# RECORDS SUPPLIED

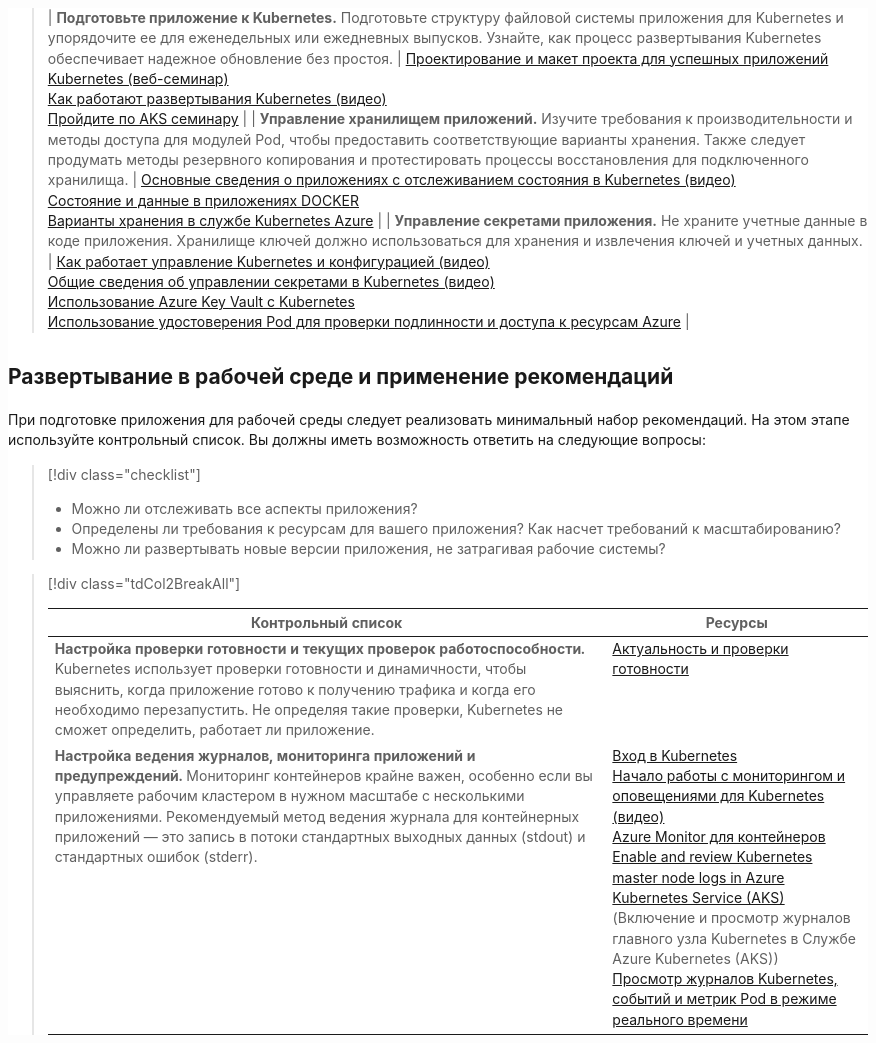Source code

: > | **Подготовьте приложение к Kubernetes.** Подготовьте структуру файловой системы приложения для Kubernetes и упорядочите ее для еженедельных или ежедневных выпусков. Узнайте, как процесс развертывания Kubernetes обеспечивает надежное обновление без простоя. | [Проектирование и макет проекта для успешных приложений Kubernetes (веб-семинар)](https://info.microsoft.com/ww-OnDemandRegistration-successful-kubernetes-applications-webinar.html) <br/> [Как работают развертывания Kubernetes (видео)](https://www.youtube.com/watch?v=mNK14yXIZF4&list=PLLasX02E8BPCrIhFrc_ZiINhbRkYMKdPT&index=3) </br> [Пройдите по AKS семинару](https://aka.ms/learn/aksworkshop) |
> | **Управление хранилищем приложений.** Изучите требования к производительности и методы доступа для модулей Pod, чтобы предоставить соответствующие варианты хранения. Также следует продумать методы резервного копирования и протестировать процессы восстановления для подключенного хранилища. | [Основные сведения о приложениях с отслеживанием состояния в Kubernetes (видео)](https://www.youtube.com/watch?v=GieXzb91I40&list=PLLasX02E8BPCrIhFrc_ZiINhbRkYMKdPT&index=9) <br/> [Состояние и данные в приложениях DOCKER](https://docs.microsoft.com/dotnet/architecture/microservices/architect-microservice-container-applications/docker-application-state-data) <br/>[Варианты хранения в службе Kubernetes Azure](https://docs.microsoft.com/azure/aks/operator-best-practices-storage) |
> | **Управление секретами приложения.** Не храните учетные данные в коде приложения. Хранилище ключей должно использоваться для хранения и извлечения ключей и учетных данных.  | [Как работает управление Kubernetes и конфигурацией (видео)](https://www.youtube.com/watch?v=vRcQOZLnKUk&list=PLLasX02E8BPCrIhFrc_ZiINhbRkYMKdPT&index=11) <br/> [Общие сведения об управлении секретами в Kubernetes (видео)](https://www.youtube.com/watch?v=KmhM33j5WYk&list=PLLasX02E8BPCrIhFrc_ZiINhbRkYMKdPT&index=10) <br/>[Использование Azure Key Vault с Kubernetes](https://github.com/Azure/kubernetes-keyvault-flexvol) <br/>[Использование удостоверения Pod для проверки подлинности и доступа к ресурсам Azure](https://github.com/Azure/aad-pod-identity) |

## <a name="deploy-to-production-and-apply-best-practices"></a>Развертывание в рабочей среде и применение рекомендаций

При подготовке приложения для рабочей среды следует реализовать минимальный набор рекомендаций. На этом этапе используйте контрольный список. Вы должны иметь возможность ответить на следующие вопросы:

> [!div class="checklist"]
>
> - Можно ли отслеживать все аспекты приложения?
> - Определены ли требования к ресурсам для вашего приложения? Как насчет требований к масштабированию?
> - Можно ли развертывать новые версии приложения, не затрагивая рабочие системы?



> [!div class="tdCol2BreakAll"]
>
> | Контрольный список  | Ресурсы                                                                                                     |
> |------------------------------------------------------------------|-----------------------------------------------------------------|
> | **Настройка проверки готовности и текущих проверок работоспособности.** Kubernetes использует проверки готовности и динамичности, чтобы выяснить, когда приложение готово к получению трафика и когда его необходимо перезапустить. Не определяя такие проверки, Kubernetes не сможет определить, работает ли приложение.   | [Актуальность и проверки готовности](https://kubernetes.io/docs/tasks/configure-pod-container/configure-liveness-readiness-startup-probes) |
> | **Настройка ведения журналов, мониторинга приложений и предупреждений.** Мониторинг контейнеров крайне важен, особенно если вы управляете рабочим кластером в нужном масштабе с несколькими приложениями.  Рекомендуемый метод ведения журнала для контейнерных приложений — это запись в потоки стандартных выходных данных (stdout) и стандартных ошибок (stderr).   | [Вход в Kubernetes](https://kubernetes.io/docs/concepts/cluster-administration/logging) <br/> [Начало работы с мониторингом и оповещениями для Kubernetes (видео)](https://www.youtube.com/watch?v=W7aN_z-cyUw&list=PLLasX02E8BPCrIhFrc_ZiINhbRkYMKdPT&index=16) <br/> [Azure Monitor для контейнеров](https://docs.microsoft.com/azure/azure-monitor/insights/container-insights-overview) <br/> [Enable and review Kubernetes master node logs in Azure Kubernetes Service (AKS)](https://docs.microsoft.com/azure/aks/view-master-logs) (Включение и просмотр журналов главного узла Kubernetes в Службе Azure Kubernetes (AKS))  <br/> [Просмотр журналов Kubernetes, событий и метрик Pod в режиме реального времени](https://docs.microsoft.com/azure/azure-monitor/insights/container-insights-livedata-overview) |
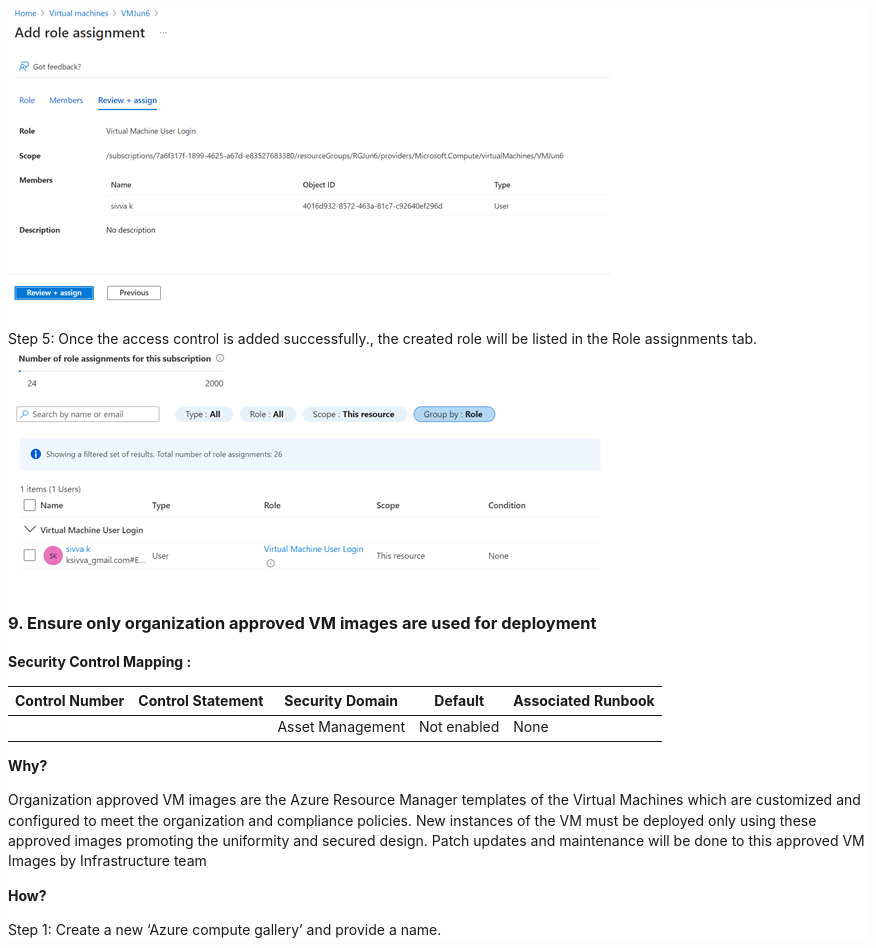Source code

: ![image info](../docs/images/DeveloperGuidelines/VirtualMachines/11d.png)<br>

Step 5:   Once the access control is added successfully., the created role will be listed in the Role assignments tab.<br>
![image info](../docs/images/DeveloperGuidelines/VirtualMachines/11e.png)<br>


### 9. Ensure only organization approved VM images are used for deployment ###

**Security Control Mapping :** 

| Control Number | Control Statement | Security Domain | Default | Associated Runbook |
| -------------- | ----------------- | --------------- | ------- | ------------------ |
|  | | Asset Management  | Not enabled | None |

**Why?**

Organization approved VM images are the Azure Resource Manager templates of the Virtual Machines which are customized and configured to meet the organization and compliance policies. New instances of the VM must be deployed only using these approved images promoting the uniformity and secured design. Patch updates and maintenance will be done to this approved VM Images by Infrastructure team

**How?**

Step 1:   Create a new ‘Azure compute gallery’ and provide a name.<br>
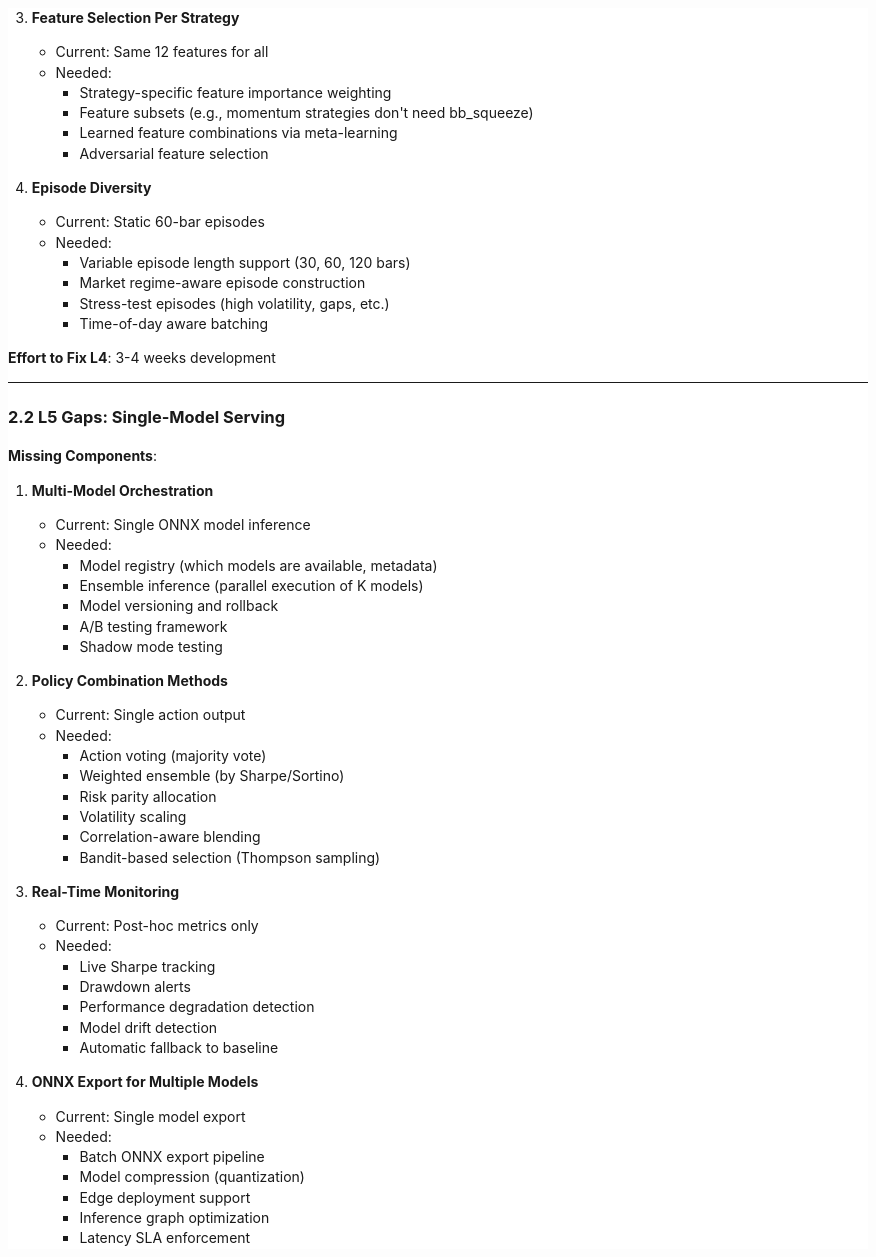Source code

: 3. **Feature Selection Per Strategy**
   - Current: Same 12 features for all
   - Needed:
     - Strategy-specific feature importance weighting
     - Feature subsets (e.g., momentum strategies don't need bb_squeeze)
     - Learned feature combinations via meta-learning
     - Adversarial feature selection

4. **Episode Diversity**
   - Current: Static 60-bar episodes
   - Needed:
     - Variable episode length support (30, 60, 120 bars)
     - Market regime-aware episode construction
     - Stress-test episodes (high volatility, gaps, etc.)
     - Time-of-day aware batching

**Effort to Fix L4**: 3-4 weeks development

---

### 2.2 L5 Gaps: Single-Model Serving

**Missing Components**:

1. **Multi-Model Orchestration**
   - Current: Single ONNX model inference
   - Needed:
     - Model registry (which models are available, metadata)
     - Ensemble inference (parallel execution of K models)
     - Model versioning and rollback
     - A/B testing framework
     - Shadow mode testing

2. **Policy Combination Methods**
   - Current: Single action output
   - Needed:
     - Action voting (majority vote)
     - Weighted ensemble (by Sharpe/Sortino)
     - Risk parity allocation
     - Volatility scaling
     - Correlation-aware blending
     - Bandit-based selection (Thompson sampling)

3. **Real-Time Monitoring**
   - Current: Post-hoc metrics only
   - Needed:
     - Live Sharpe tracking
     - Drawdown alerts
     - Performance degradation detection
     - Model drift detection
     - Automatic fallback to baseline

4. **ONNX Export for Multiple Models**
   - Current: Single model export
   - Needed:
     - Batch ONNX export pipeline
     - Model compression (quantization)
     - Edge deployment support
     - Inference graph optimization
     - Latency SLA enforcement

# YOUR TASK
An exact copy of the lines above, from the one containing "Selection Per Strategy**" through the one containing "- Time-of-day aware batching", is the whole of the answer.

# WRITTEN RESPONSE
: 3. **Feature Selection Per Strategy**
   - Current: Same 12 features for all
   - Needed:
     - Strategy-specific feature importance weighting
     - Feature subsets (e.g., momentum strategies don't need bb_squeeze)
     - Learned feature combinations via meta-learning
     - Adversarial feature selection

4. **Episode Diversity**
   - Current: Static 60-bar episodes
   - Needed:
     - Variable episode length support (30, 60, 120 bars)
     - Market regime-aware episode construction
     - Stress-test episodes (high volatility, gaps, etc.)
     - Time-of-day aware batching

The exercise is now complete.